> _Task input_:
--*--
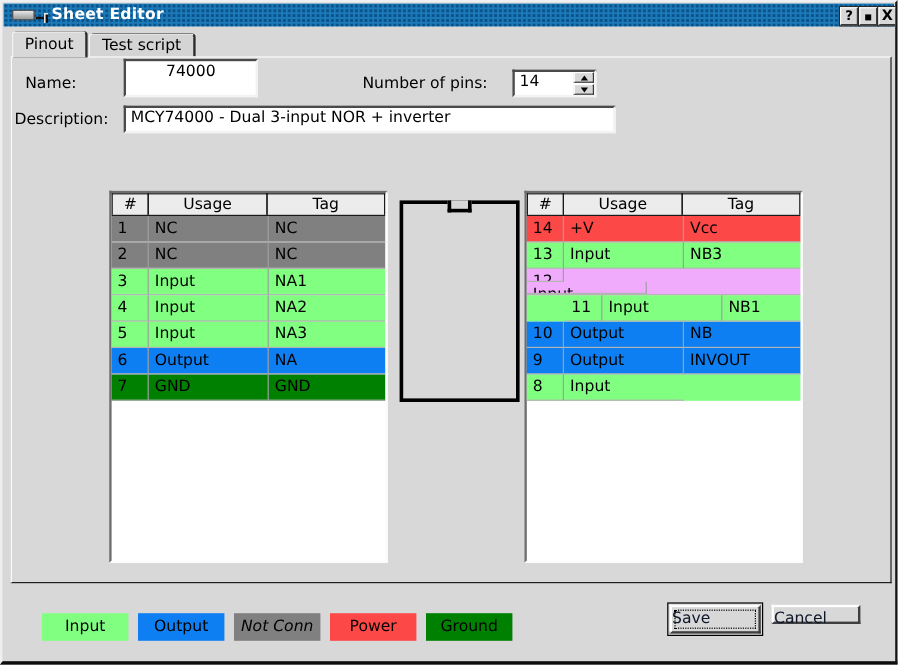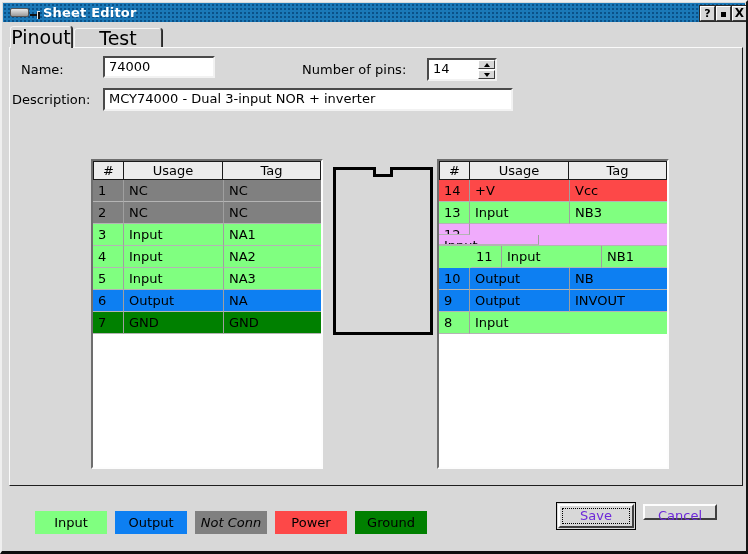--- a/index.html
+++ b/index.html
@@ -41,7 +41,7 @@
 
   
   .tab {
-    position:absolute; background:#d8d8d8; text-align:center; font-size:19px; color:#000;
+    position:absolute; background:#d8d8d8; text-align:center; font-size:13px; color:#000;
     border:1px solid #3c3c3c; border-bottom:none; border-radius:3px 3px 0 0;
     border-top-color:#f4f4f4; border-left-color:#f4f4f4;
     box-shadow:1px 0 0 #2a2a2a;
--*--
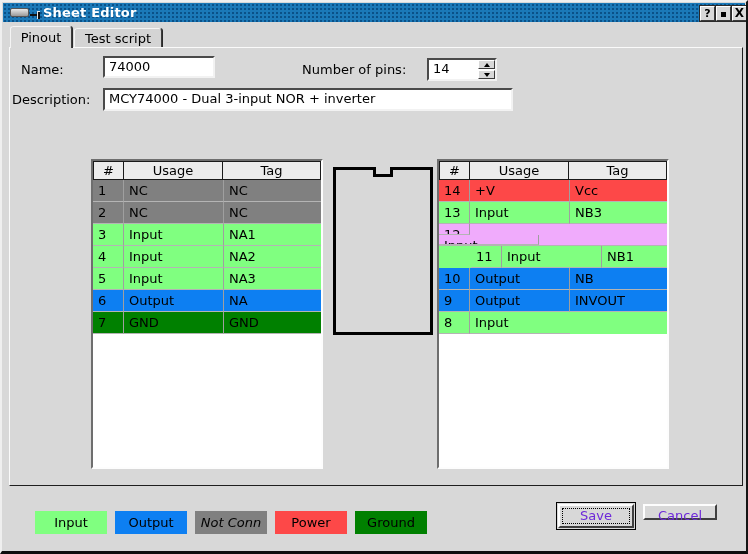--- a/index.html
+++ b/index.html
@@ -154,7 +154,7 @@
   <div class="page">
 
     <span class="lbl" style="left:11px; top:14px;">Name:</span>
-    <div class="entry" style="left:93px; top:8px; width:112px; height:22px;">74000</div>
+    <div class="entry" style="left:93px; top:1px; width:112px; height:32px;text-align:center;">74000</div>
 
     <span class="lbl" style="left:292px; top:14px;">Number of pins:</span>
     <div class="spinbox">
--*--
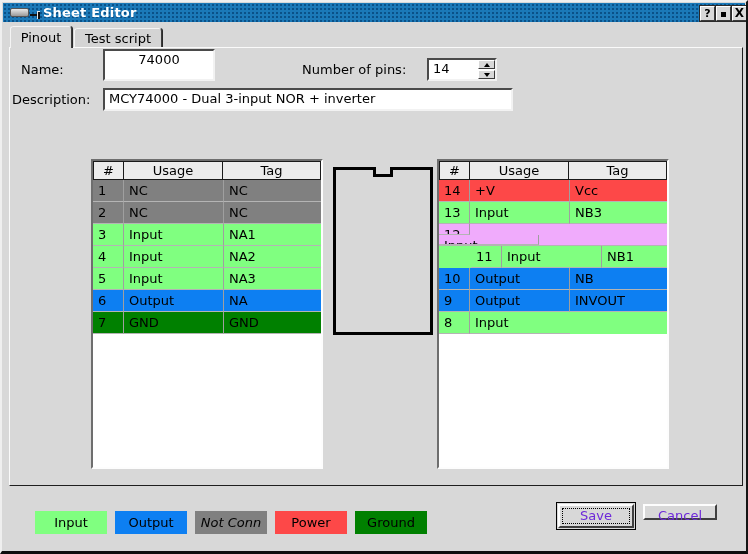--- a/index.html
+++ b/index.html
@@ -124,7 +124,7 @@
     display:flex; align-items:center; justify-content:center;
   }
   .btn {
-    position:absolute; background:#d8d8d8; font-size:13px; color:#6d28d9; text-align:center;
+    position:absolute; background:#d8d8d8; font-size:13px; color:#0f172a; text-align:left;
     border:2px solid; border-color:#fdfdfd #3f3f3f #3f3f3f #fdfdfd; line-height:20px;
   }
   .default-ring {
--*--
> _Work to complete_:
Only the lines above that include the word "solid" belong in the answer; copy each one.

> _Result below_:
     border:1px solid #3c3c3c; border-bottom:none; border-radius:3px 3px 0 0;
     border:2px solid; border-color:#fdfdfd #3f3f3f #3f3f3f #fdfdfd; line-height:20px;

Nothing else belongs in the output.